◆ EXERCISE REQUIREMENTS
Take each line of the data that contains the string "rule" and copy it.

◆ RECORD SET
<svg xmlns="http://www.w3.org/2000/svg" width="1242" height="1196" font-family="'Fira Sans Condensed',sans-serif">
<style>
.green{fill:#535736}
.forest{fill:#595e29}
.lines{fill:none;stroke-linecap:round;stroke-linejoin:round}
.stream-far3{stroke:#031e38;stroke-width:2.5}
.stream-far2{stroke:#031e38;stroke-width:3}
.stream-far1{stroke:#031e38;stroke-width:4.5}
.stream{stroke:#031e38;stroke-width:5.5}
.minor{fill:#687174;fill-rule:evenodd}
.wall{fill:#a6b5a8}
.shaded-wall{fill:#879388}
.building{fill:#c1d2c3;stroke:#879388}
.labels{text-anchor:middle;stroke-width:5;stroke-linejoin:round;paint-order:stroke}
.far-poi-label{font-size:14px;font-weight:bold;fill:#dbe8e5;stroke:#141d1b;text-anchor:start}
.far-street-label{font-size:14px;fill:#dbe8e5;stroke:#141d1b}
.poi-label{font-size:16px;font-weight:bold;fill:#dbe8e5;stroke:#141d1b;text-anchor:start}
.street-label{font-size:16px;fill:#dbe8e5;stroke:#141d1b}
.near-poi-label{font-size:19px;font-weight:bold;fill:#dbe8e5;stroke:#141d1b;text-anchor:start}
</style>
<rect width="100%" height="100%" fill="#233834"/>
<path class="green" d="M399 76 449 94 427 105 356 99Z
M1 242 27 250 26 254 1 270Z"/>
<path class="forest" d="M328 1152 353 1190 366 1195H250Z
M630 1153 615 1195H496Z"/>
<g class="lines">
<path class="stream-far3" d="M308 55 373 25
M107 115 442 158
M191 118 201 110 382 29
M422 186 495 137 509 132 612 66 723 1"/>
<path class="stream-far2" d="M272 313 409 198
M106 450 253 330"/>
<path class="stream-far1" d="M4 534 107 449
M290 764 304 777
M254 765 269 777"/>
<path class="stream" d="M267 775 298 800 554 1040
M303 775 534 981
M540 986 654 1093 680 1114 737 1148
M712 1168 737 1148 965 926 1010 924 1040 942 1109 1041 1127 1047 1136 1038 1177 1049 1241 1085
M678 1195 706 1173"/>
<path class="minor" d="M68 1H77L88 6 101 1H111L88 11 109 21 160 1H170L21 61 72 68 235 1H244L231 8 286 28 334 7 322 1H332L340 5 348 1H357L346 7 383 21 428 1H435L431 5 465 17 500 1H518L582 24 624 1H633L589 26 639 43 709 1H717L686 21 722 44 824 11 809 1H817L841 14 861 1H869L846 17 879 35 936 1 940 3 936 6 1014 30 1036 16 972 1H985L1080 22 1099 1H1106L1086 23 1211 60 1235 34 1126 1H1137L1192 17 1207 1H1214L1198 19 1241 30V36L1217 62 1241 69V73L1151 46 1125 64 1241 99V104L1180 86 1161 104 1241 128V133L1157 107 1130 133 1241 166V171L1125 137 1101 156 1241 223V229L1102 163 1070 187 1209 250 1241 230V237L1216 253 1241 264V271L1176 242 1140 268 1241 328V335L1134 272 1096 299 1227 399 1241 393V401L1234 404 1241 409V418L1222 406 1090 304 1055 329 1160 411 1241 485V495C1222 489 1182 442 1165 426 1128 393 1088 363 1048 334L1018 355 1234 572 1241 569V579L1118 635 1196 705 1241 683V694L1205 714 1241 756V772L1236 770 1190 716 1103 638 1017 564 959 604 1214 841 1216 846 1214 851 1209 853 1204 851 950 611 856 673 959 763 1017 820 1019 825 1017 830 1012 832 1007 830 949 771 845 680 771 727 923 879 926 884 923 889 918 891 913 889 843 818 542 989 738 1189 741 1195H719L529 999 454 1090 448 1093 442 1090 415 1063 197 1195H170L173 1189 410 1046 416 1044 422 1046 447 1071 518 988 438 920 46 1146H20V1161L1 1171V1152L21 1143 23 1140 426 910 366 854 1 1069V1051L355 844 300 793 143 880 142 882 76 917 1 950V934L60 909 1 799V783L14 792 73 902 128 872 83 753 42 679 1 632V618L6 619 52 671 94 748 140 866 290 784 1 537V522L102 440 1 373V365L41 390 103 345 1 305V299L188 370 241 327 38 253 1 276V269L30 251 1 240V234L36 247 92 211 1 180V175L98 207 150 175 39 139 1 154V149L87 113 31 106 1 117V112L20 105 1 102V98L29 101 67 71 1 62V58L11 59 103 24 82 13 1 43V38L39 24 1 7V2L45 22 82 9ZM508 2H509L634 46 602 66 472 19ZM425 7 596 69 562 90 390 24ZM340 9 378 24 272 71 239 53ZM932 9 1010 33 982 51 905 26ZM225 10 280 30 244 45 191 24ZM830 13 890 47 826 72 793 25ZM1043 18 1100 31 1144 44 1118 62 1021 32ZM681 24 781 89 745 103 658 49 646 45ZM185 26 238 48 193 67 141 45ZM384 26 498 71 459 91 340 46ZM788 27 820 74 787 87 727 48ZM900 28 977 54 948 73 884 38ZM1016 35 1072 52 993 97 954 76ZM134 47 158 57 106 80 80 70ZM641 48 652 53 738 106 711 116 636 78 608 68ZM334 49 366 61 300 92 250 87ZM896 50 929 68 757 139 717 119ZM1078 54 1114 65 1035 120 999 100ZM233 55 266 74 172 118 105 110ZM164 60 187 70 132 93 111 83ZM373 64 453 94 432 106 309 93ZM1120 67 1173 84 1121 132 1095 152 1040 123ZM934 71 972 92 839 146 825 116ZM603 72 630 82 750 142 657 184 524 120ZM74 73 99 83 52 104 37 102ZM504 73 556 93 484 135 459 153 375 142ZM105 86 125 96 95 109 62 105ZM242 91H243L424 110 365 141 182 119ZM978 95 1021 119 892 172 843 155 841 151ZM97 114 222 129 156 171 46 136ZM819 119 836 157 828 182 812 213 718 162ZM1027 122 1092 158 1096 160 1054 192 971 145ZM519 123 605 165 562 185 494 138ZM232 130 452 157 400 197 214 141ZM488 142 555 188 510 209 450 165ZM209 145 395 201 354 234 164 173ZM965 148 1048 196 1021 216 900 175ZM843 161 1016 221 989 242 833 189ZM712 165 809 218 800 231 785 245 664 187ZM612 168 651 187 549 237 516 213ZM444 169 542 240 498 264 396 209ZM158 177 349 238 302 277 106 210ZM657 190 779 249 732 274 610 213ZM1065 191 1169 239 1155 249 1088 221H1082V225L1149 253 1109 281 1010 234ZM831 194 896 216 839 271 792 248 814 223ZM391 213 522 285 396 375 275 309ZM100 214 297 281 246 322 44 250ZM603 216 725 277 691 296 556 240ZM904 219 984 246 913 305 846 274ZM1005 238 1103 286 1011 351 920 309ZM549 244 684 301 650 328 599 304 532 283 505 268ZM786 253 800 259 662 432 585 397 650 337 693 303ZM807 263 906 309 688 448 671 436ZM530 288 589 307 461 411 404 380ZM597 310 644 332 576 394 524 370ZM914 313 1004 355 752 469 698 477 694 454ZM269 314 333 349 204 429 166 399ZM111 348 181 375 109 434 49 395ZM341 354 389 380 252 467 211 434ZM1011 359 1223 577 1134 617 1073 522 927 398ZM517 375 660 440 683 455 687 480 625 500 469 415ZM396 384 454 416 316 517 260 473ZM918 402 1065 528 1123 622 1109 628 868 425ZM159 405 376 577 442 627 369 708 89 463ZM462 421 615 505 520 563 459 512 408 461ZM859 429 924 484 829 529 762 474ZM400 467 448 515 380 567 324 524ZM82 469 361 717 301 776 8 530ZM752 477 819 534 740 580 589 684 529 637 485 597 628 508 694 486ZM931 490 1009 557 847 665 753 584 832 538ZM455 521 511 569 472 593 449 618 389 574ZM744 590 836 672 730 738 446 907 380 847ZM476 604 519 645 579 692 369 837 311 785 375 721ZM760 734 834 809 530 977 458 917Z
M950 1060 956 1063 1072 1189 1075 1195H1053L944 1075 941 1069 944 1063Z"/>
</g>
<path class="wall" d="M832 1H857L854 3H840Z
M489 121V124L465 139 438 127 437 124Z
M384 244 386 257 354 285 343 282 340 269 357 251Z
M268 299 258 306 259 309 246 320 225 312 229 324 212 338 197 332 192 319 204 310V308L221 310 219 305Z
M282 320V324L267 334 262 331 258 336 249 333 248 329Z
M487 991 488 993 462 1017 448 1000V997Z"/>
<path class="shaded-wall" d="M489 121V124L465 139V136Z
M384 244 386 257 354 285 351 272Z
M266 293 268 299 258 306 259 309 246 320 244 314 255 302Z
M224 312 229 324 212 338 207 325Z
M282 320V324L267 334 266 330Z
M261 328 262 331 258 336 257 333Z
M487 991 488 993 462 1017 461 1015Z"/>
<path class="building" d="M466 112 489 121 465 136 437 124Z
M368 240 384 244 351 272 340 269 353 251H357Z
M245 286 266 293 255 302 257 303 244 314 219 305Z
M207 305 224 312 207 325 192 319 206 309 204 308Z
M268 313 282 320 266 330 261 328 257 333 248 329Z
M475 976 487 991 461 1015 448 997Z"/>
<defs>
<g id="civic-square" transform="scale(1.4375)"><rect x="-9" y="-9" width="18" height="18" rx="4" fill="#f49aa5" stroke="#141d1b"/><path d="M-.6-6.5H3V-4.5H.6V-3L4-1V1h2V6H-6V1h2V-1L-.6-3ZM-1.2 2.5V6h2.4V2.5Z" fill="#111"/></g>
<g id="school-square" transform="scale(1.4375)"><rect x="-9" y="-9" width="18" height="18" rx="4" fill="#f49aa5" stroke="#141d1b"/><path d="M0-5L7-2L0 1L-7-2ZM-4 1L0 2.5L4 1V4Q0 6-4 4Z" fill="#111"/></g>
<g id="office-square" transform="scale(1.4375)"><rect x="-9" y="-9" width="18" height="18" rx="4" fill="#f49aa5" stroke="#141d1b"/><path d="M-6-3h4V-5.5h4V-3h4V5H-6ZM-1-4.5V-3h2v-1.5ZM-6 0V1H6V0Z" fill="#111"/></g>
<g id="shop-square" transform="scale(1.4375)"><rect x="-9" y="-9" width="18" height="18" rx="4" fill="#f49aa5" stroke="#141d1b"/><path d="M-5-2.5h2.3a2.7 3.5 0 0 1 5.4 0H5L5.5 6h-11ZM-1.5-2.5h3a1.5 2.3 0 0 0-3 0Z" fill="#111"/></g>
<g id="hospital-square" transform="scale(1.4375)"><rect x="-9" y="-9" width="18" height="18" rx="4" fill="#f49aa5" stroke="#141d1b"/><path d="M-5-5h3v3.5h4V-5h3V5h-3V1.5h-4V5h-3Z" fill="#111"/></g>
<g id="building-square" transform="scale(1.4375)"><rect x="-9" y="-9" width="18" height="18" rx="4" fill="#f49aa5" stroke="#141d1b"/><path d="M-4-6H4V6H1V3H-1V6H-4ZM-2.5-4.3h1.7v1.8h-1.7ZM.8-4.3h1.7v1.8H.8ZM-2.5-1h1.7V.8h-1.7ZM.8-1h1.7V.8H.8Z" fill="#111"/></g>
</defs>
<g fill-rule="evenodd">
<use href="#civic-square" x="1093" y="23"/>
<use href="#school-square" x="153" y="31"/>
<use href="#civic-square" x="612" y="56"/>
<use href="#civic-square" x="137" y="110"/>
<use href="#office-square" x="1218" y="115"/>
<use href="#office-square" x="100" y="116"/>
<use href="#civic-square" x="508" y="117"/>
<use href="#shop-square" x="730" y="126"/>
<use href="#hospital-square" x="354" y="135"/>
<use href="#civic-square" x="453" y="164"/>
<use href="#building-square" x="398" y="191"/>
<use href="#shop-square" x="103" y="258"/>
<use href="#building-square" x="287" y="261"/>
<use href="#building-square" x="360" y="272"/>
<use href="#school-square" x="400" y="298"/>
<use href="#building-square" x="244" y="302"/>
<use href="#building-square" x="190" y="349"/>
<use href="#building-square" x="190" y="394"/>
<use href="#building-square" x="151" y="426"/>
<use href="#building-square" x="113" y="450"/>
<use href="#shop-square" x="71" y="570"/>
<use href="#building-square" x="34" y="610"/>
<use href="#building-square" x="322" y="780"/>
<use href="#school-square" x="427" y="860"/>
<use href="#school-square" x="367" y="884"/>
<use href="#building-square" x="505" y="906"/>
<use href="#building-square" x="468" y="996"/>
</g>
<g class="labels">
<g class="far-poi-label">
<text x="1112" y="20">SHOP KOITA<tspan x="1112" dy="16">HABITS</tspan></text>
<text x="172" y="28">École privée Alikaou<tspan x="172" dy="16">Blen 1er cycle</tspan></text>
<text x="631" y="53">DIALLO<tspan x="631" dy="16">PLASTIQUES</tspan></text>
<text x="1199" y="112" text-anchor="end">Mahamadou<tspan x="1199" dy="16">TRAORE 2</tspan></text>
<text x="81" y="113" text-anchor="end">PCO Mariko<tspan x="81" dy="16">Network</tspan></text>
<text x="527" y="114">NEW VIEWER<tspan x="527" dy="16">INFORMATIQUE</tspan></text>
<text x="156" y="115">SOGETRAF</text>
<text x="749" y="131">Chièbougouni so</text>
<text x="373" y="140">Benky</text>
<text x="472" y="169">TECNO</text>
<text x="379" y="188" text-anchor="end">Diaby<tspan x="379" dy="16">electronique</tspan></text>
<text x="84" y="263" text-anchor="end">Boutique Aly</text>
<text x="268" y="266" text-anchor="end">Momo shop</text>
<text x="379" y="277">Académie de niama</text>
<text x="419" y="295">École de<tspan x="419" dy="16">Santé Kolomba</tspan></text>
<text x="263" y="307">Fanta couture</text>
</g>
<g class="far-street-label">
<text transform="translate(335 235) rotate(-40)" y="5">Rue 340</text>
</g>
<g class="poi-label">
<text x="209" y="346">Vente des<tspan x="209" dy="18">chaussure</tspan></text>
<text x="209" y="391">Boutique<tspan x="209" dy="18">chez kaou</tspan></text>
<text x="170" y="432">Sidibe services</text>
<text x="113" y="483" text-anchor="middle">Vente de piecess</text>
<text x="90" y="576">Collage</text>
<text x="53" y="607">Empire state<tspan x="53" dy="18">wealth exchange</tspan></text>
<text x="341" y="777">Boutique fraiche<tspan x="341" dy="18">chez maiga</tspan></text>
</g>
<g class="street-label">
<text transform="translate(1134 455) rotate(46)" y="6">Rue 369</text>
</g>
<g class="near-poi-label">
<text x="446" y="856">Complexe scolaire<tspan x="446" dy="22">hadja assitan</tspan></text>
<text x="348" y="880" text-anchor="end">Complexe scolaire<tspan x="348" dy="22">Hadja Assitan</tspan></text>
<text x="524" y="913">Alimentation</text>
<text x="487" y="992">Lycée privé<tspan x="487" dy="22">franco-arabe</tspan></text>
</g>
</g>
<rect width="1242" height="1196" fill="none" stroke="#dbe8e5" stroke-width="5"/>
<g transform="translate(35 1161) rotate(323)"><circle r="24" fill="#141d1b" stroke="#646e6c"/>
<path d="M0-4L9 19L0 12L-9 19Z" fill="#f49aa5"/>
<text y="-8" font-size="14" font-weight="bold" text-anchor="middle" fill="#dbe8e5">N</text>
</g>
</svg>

◆ RESPONSE TO THE EXERCISE
.minor{fill:#687174;fill-rule:evenodd}
<g fill-rule="evenodd">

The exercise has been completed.